*What needs to be done:*
Copy the lines starting with the one containing "Gdańsk – travel through" and ending after the one containing "20 de dezembro de 2022". Do not include the pictures.
[[ Given information, beginning ]]
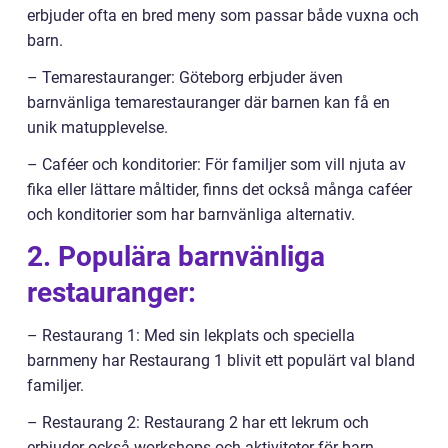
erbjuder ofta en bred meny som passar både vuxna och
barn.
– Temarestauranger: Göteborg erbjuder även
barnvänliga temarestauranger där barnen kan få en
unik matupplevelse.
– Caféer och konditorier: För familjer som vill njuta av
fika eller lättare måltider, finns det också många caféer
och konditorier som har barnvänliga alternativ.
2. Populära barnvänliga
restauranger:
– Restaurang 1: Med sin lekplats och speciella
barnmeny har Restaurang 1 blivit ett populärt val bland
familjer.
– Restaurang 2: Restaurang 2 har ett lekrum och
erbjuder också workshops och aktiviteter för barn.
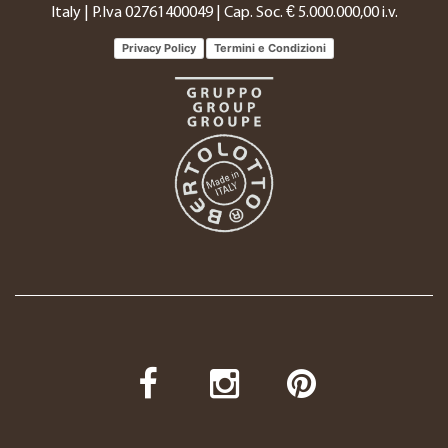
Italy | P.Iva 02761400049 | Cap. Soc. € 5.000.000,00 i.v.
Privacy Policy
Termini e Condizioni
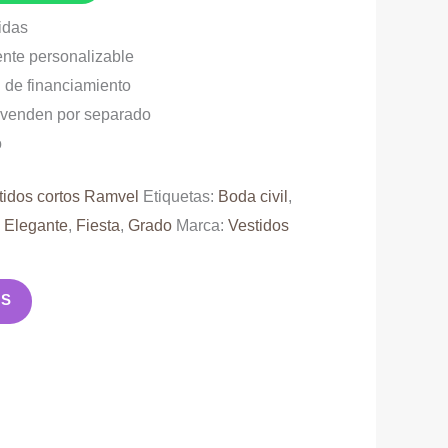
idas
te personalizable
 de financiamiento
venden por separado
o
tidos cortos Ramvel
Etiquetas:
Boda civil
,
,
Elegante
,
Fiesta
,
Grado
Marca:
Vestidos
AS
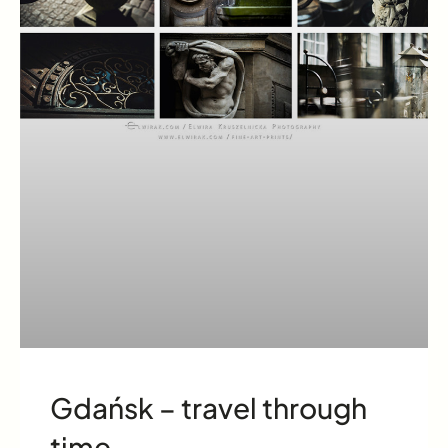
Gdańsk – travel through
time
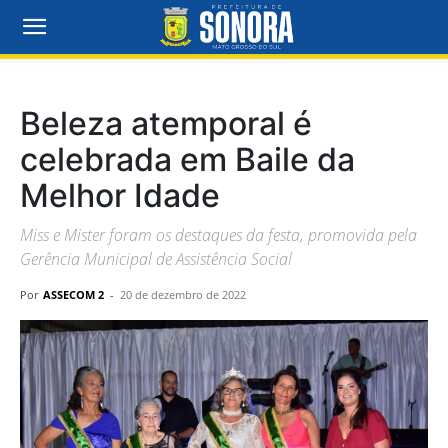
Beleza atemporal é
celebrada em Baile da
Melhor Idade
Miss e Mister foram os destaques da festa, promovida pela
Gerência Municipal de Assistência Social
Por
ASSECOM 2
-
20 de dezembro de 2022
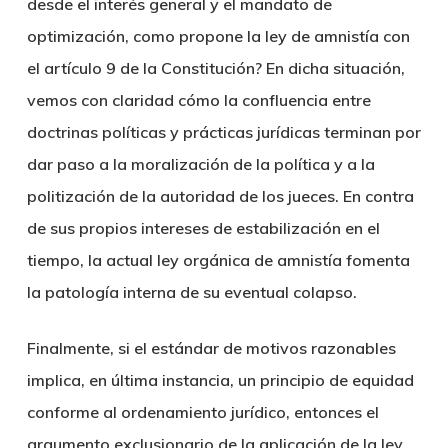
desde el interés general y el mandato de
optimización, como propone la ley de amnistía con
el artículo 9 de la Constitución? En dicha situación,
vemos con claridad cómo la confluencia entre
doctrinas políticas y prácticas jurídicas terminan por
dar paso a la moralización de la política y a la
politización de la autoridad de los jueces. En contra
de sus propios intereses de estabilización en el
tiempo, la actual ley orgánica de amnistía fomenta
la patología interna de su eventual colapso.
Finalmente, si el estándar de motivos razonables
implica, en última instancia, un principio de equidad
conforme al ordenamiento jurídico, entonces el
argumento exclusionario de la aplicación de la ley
[[ Given information, end ]]
[[ Given information, beginning ]]
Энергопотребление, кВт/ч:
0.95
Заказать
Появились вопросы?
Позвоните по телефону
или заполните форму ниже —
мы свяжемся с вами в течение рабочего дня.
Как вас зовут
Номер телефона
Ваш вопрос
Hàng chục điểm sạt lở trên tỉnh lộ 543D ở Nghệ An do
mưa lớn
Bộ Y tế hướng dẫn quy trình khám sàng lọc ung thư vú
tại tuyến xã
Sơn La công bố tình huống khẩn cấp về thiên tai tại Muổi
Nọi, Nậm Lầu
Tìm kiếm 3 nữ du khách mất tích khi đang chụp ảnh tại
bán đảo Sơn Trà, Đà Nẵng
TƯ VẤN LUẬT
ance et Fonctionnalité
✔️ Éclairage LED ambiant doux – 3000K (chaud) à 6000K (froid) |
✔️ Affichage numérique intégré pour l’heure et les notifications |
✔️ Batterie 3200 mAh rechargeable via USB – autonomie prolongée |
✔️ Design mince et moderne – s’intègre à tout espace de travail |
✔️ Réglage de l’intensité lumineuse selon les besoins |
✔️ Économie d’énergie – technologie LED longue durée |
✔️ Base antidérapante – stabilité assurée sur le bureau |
[[ Given information, end ]]
*Written answer:*
Gdańsk – travel through
time
Beleza atemporal é
celebrada em Baile da
Melhor Idade
Miss e Mister foram os destaques da festa, promovida pela
Gerência Municipal de Assistência Social
Por
ASSECOM 2
-
20 de dezembro de 2022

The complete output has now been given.